Rawalpindi attack is a lesson for Pakistan
I wouldn’t say that nemesis caught up with the Pakistan Army when its Rawalpindi-based General Headquarters, better known as GHQ, came under terrorist fire followed by a siege that lasted nearly twenty hours. It might be true but one must desist mocking when an adversary is at the receiving end of a common enemy. It should be viewed as an opportunity to change mindsets, to show to the anti-India lobby in Pakistan that the fight against terror cannot be selective.
Regardless of their identity, the heavily armed gangsters who went for the heart of the army establishment didn’t ostensibly aim to take General Ashfaq Kayani hostage. Their objective was to make Pakistan’s most potent institution look weak and vulnerable.
That the audacious strike coincided the army’s decision to extend its operations into South Waziristan—where lines blur between the Taliban and the Al Qaeda— was evidence of their growing desperation. Waziristan is where suicide bombers are conceived, delivered and reared on a diet of revenge, misplaced ideology and religious bigotry. It’s a crucible that integrates killers, smugglers, mercenaries, drug lords, warmongers and self-styled jehadis of different nationalities.

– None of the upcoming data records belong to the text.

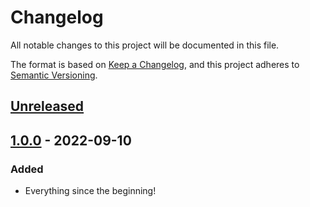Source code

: # Changelog

All notable changes to this project will be documented in this file.

The format is based on [Keep a Changelog](https://keepachangelog.com/en/1.0.0/),
and this project adheres to [Semantic Versioning](https://semver.org/spec/v2.0.0.html).

## [Unreleased]

## [1.0.0] - 2022-09-10

### Added

-   Everything since the beginning!

[Unreleased]: https://github.com/mlgr-io/gradle-config/compare/1.0.0...HEAD

[1.0.0]: https://github.com/mlgr-io/gradle-config/compare/b21597a6dc828f5aedfdd26d68fd9932971a12f1...1.0.0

By the admission of many security experts in Pakistan, the attack on GHQ was a joint operation with clear imprints of Punjab-based groups against whom India demands decisive action. Even if it’s mere conjecture, it makes out a case for fighting terror without playing favourites. The case in point here is that of the LeT’s Hafiz Saeed against whom the Punjab High Court is reported to have dropped charges under an anti-terror law.
From the Indian standpoint, Pakistan’s prevarications are indefensible.
After the Peshawar bombing preceding the GHQ incident, NWFP’s Information Minister Iftikhar Hussain had claimed the provincial government was handicapped in its efforts to contain killer groups enjoying sanctuaries and training bases in other provinces, notably Punjab, where they are trained and funded. “Instead of blaming (the provincial) NWFP government for not doing enough, there is a need to tackle terror where it’s born,” he said.
Rather then paying heed to Hussain’s lament, Interior Minister Rehman Malik contrasted what he called Indian “signatures” in Balochistan with Pakistan’s action in booking some people for the Mumbai attacks. Other Pakistani commentators, including retired spooks, drew parallels between the GHQ attack and the 9/11 hit on the Pentagon. They said the Waziristan operation wouldn’t be successful unless the area was insulated from the Taliban and Al Qaeda’s potential supporters in Afghanistan and adjoining tribal habitations in Pakistan.
One former army officer suggested withdrawal of troops from the eastern borders— where “enemy India is unlikely to attack” to beef up the Waziristan offensive. I found the adjective (enemy) hugely inappropriate. But it only showed that Rehman Malik has company to keep among Pak faujis, spooks and clerics who have made a living out of demonizing India.
It’s about time policymakers in Pakistan made up their mind as to who’s their real enemy: India or terrorism? Confusion on this score could be suicidal; the attack on the GHQ having conclusively proved that the merchants of terror have penetrated vital institutions with moles and sympathizers.
In the not too distant past, bombs exploded in the high security offices of the federal investigating agency, the navy war college, buses carrying air force personnel and a police training academy on Lahore’s outskirts.
There were three attempts on the life of then Army Chief Pervez Musharraf, Benazir Bhutto fell to an assassin and so did a general in his official car in Rawalpindi. After Baitullah Mehsud died in a drone attack, there were apprehensions of a major government installation coming under terrorist attack. But nobody expected it to be the seat of the Pak Army.